A coming of age band comprise the soundtrack to school bus rides, afternoon study, mornings spent getting ready for school dancing in front of your bedroom mirror; they follow you into adulthood’s more personal rituals of morning sun salutations, Himalayan salt crystal lit baths, and late-night scrawling in your journal; they keep you awake for the Route 30 drive home—speeding through a sea of golden canola paddocks, and they carry you when your heart is heavy and broken. Growing up with The Paper Kites in my back pocket it is hardly surprising my most listened to genre of music last year (according to Spotify), was indie folk. I have emerged from my chrysalis of teendom alongside the ever-evolving Melbournian band, and on Saturday night their melodies brought me to the dimly lit Main Room of the Rosemount for a live music experience that cannot be captured by a singular adjective.
Perth young blood, Riley Pearce tempered the crowd, just he and his guitar leading the crooning audience in song. Knuckles drumming guitar body, Brave resonated in strummed strings, and the room came to life with the hope, the heartache, and the invincibility that is youth. People were aglow as the melodies transcended them to a moment in time; past, present, or future. Words of love and loss resonated strongly with the crowd—seen in the way their open palms rested across their hearts, and their eyes stayed shut letting the creamy music wash over them. But when the boy behind the microphone’s recount of mornings spent in his own company with his Park Dogs gave us a more intimate glimpse into his raw reality, I felt a connection between performer and audience on a more human level.
Music has the power to touch our souls more deeply than anything else in this world, and as serendipity would have it, while tales of distant friendships were told through the lyrics of Elephants, I received a message from one of my special humans in London. Call it coincidence, it’s all just energy baby!
Energy and then some were what The Paper Kites brought to the stage. Opening with Revelator Eyes the boogie vibes were high—silhouettes dancing in rainbows. Whilst I felt strongly connected to the music that raised me, it wasn’t a wholly spiritual experience. The comedic, cheeky personality of the band (not found anywhere in their music) came out when frontman Sam Bentley spun stories of how the group’s music springs into existence.
“So with this next one, I thought I had something half good,” Sam said.
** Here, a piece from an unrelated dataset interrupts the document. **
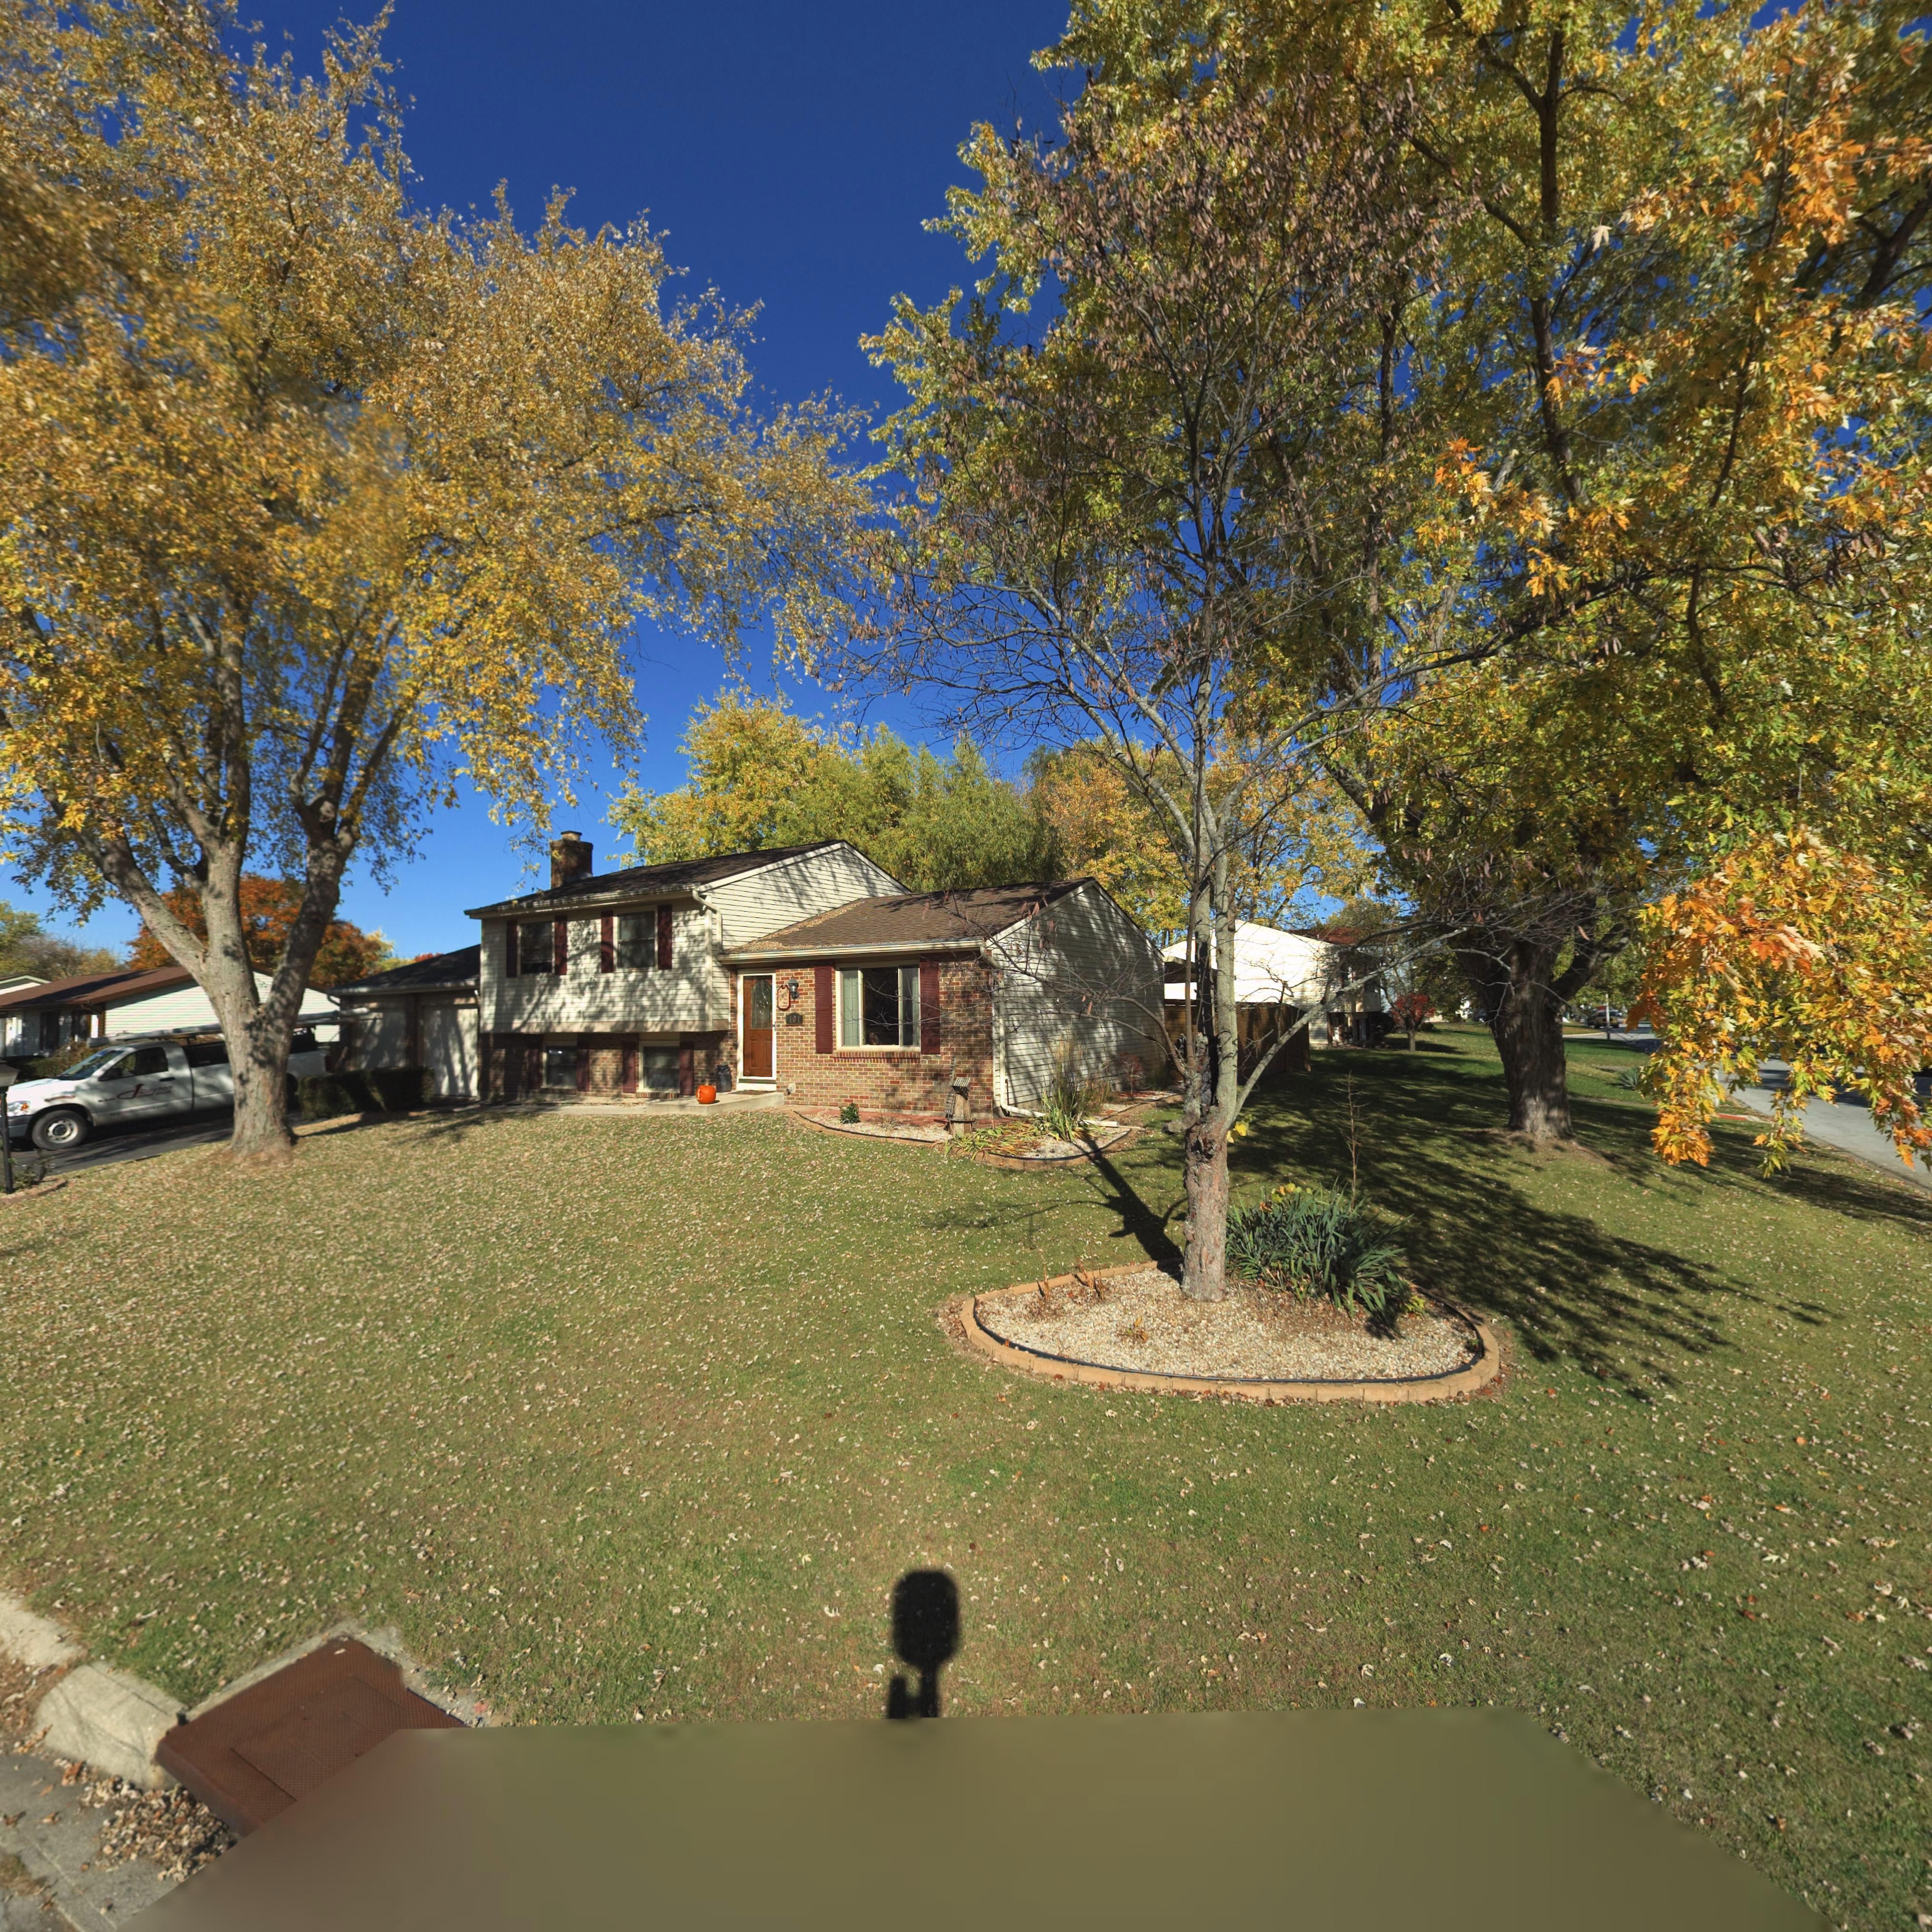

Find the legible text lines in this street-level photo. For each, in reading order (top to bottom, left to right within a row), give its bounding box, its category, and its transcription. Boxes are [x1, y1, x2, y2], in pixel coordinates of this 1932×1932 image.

[788, 1014, 801, 1024] StreetNumber: 101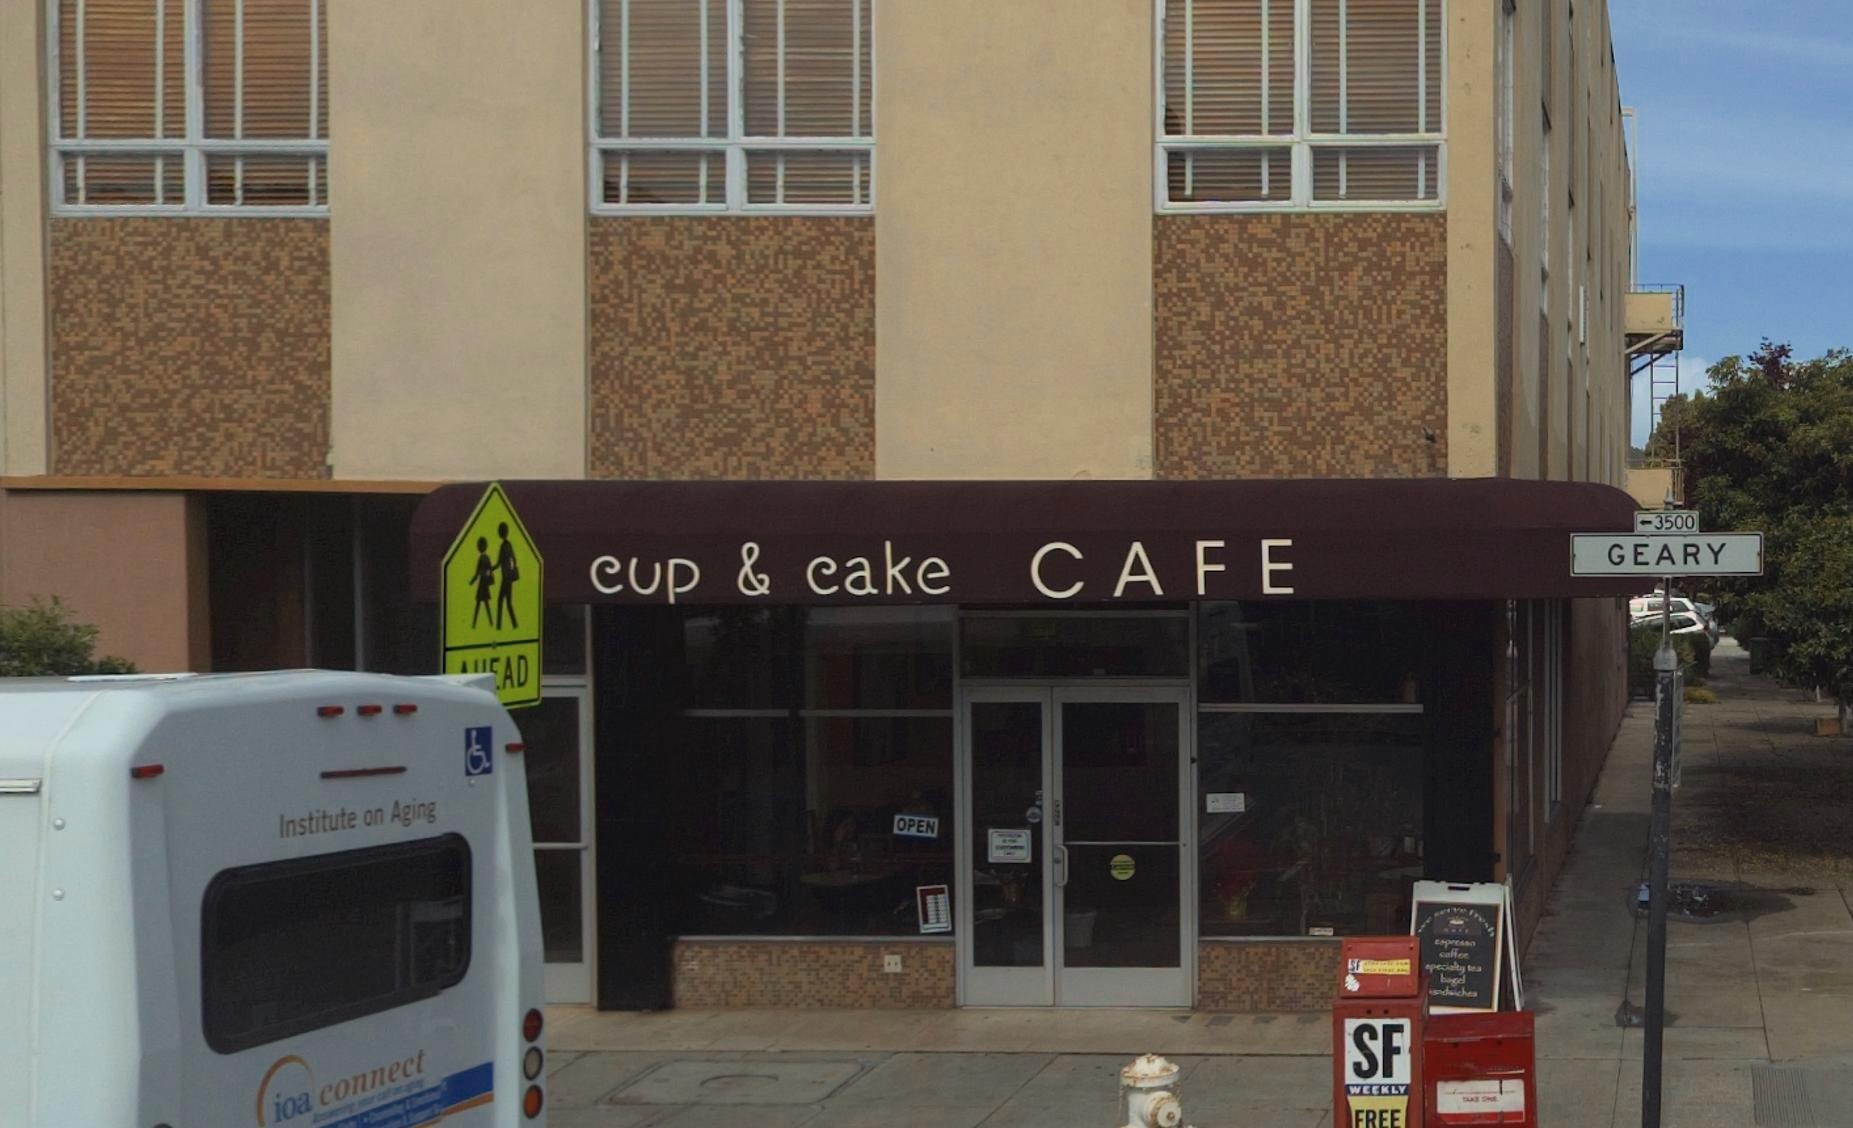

“I played it to my brother, and he said ‘you know you might have something here’.
“Now, he is not musical by any means, in fact, he couldn’t care less, he is just a sounding board.
“Pretty happy with his approval, I went home and showed my wife, but she thought it needed tweaking and changing.
“I did change it, and now I’m not sure about it. But if you don’t like it, I’m not changing it again.”
This quick wit wove its way into the stage banter, but what’s indicative of a band’s natural stage prowess is how they work with, not against a venue. And TPK had a lot of working with to do. Midway through their performance, they settled into three of their quieter, more ambient songs. Taking us along for an “arty” experience while the quintet played, shrouded in darkness, we were asked to join them and close our eyes. But the strings and heavenly harmonies had to contest with the thrumming static of the fallback speaker. That was until Sam conjured a crackling campfire narrative to go with it. Suddenly we were embraced by the warmth of the embers, swaying in the darkness, stripped bare and vulnerable like the lullaby lyrics of Arms.
Though the band admitted the dichotomy of TPK audiences were either couples in love or depressing singles, it wasn’t all sombre songs. The Of Monsters and Men-esque anthems of Woodland, Bloom and Featherstone left us enchanted in a childlike state—trumpet rifts transporting us to a simpler time of barefoot, bushland exploration.
A pre-warning was issued about the band’s encore policy.
“We have a couple of songs left for you tonight,” Sam said.
“For some reason at our gigs, people seem to be disappointed if we don’t play an encore.
“But if we don’t know that you want one, we don’t give you one.
“You’ve been warned,” he said.
After some time, cheering, stomping, and whistling, Sam led the band back to fill our souls with some more genre-bending goodness. The rolling electric guitar, toe-curling harmonies and underlying synth of Deep Burn Blue lingered long after the dancing stage lights dimmed and cooled.